* **YOUR OBJECTIVE**: When you repeat the entries, reproduce each line exactly and omit every picture.

* **DATA**:
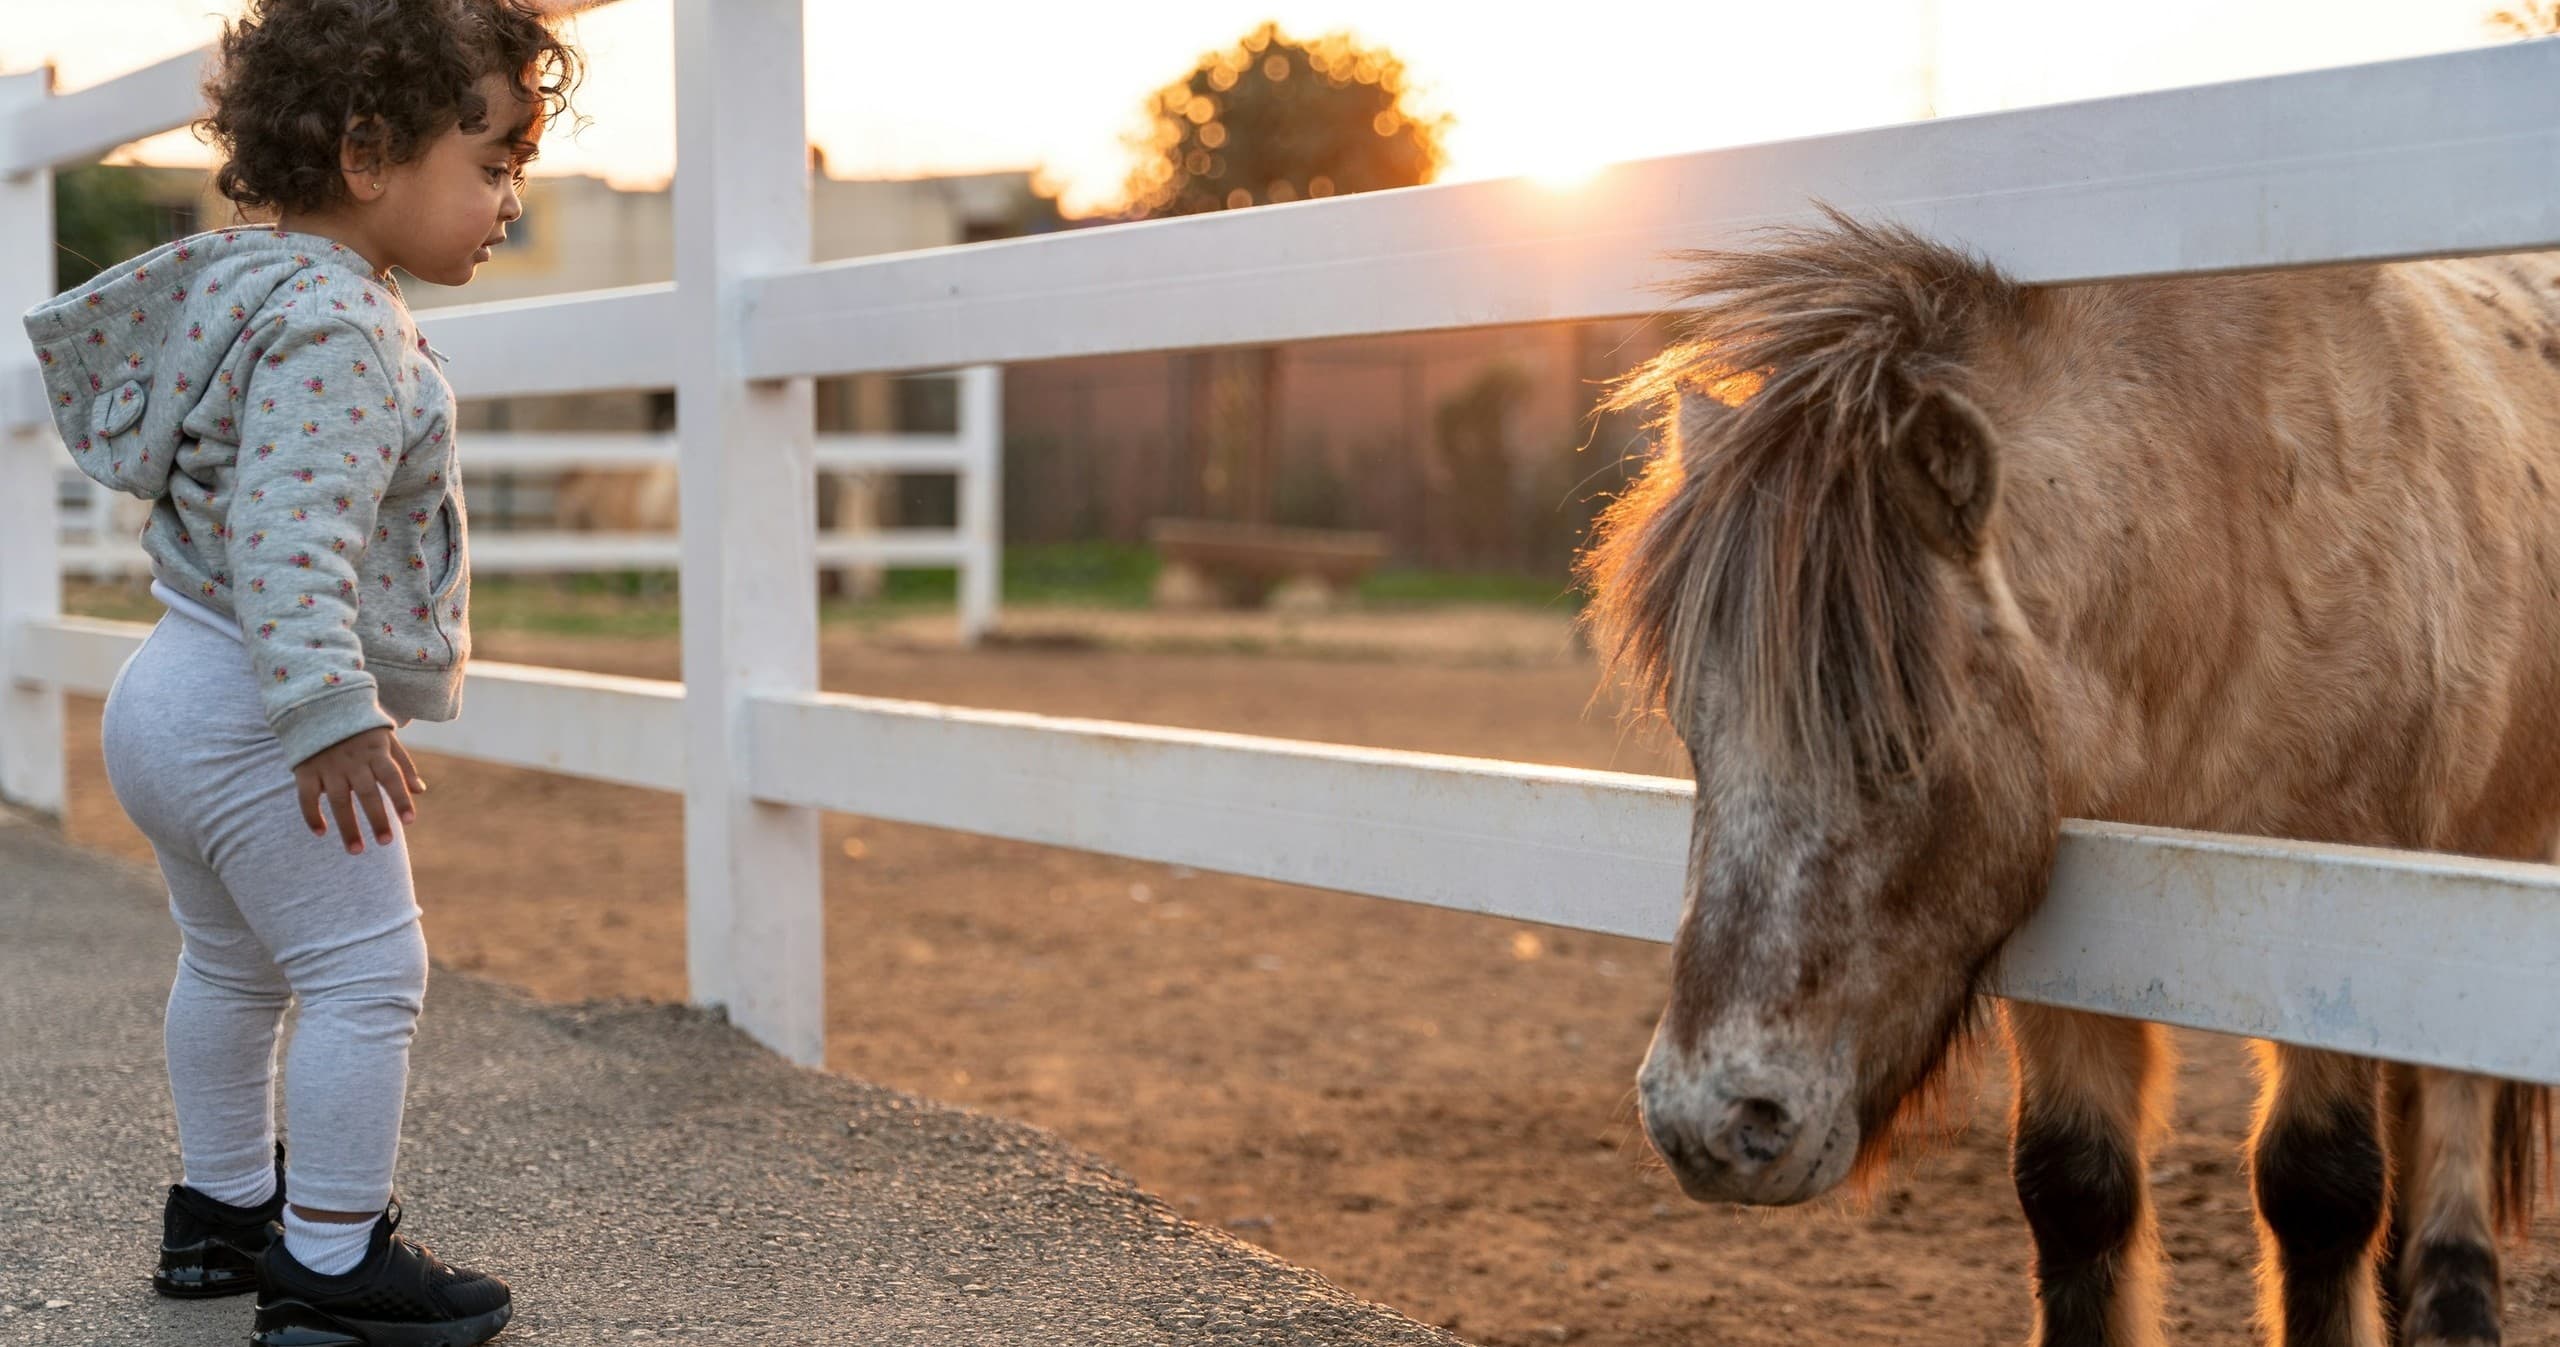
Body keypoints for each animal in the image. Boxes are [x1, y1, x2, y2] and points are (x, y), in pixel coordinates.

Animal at [1577, 213, 2560, 1347]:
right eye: (1692, 734)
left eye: (1904, 738)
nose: (1710, 1122)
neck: (2237, 532)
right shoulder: (2074, 930)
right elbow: (2073, 1187)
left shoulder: (2339, 899)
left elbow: (2318, 1189)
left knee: (2455, 1086)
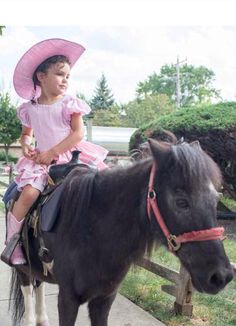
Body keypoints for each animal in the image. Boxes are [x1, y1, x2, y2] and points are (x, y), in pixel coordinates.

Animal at [8, 138, 232, 326]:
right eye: (181, 202)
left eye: (215, 199)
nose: (221, 276)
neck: (93, 233)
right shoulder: (67, 299)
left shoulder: (103, 299)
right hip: (22, 268)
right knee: (28, 287)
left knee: (39, 284)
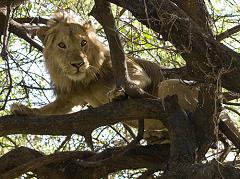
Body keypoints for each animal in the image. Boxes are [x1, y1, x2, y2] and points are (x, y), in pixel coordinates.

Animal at [10, 12, 199, 135]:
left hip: (169, 85)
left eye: (83, 43)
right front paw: (25, 110)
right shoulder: (71, 97)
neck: (85, 81)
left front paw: (117, 93)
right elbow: (49, 109)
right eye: (62, 45)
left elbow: (136, 80)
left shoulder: (130, 67)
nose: (78, 64)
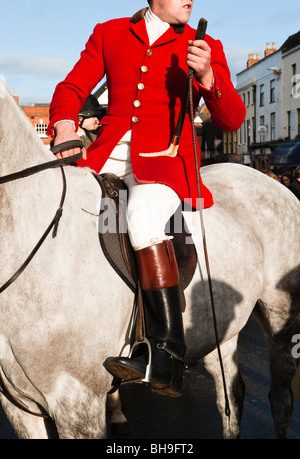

* **SOLUTION TO THIS TASK**:
Body keypoints for each animal in the image. Boxes are [x1, y1, x2, y2] and points are (x, y), in pixel coordinates.

Animal at [1577, 213, 2560, 1347]:
right eye: (1692, 734)
left eye: (1904, 738)
nose: (1710, 1122)
neck: (2237, 532)
right shoulder: (2074, 930)
right elbow: (2073, 1187)
left shoulder: (2339, 899)
left elbow: (2318, 1189)
left knee: (2455, 1086)
Body keypoints for each animal in the image. Boxes are [x1, y1, x2, y2] and points are (x, y), in pixel coordinates.

Animal at [8, 138, 232, 326]:
right eye: (181, 202)
left eye: (215, 199)
nose: (221, 276)
neck: (93, 233)
right shoulder: (67, 299)
left shoulder: (103, 299)
right hip: (22, 268)
right knee: (28, 287)
left knee: (39, 284)
Body keypoints for each animal in the image. Boxes are [x1, y1, x2, y2] and points are (x, y), in pixel coordinates.

Animal at [10, 12, 199, 135]:
left hip: (169, 85)
left eye: (83, 43)
right front paw: (25, 110)
right shoulder: (71, 97)
neck: (85, 81)
left front paw: (117, 93)
right elbow: (49, 109)
right eye: (62, 45)
left elbow: (136, 80)
left shoulder: (130, 67)
nose: (78, 64)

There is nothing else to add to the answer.